Kepala kelompok paramiliter menyebut penarikan mundur dari ibu kota sebagai langkah taktis, sambil berjanji untuk kembali ‘lebih kuat’.
Kepala Pasukan Mendukung Cepat Sudan (RSF) mengakui paramiliter itu telah mundur dari ibu kota Khartoum saat dia memperingatkan pertempuran melawan tentara Sudan belum berakhir.
Mohamed Hamdan Dagalo, juga dikenal sebagai Hemedti, pada hari Minggu mengakui dalam pesan audio di aplikasi Telegram bahwa pasukannya telah meninggalkan ibu kota minggu lalu saat tentara mengonsolidasikan keuntungannya.
“Itu benar bahwa dalam beberapa hari terakhir ada penarikan pasukan [dari Khartoum] untuk memposisikan kembali di Omdurman. Ini adalah keputusan taktis yang diambil oleh kepemimpinan. Itu adalah keputusan kolektif,” kata Dagalo.
Namun, dia berjanji akan kembali ke Khartoum “lebih kuat, lebih perkasa, dan lebih berjaya”.
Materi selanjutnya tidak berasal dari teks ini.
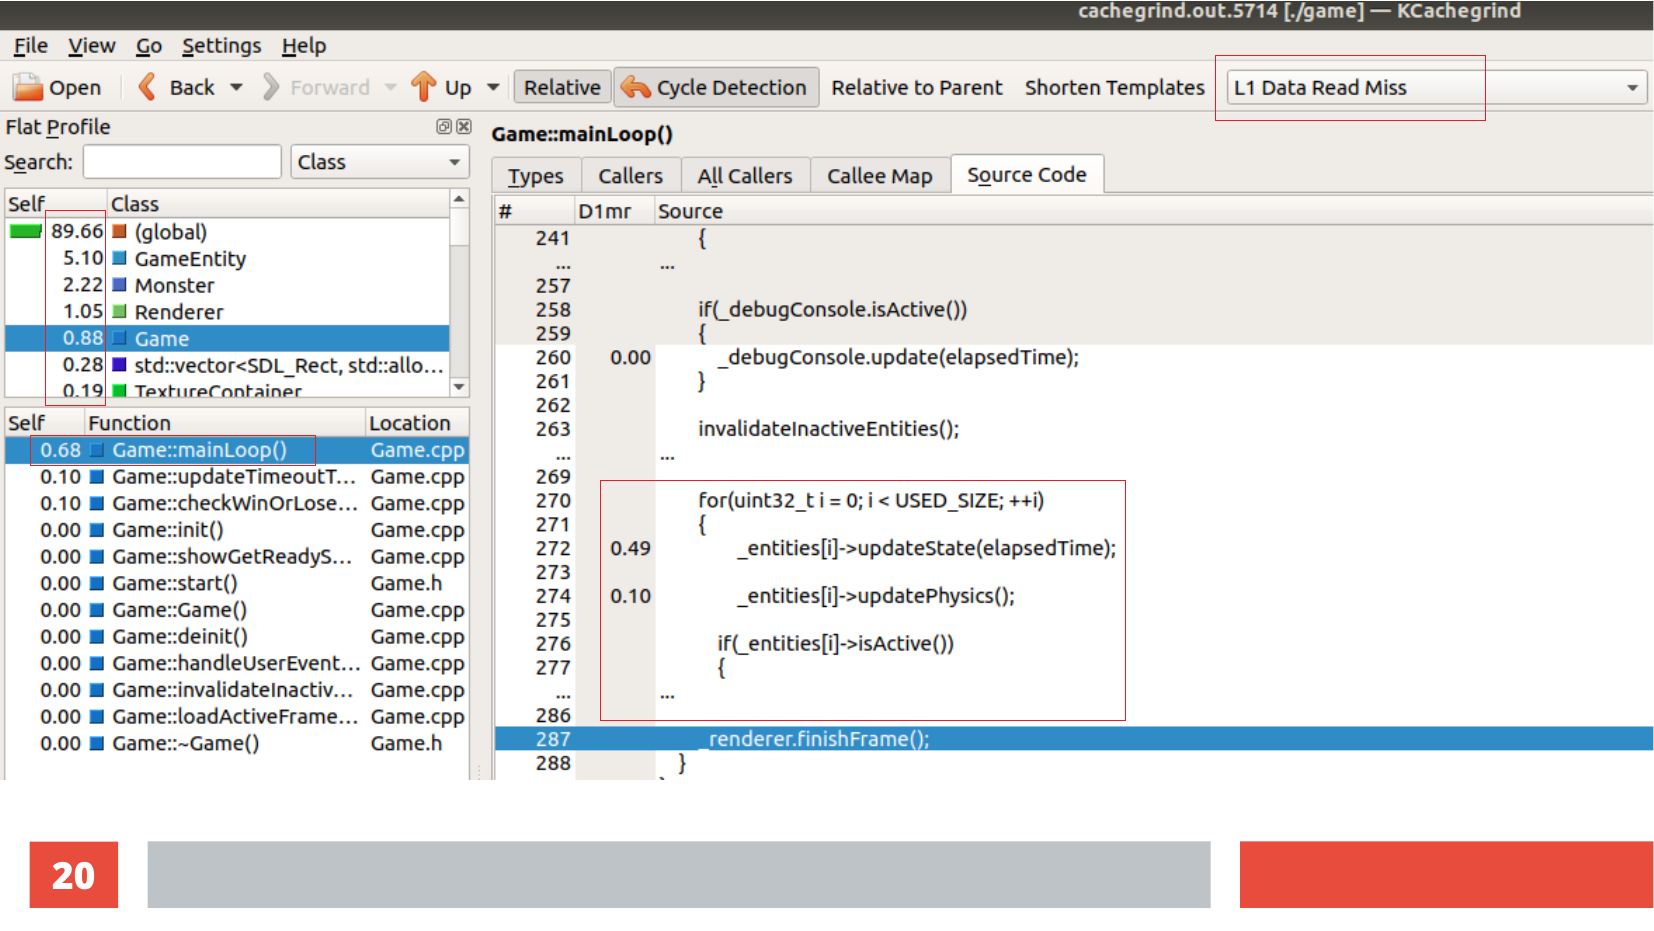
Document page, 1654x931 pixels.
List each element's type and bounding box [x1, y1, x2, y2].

“Semua orang yang berpikir bahwa ada negosiasi atau kesepakatan dalam proses dengan gerakan iblis ini keliru,” lanjutnya, merujuk kepada tentara. “Kami tidak memiliki kesepakatan atau pembicaraan dengan mereka – hanya bahasa senjata.”
Komentar Hemedti datang ketika tentara Sudan terus mengonsolidasikan keuntungannya, mengendalikan pasar besar di Omdurman, kota kembar Khartoum, yang sebelumnya digunakan oleh RSF untuk melancarkan serangan.
Tentara sudah mengendalikan sebagian besar Omdurman, rumah bagi dua pangkalan militer besar. Mereka nampaknya bertekad untuk mengamankan seluruh wilayah ibu kota, yang terdiri dari tiga kota Khartoum, Omdurman, dan Khartoum Utara, yang terbagi oleh cabang-cabang Sungai Nil.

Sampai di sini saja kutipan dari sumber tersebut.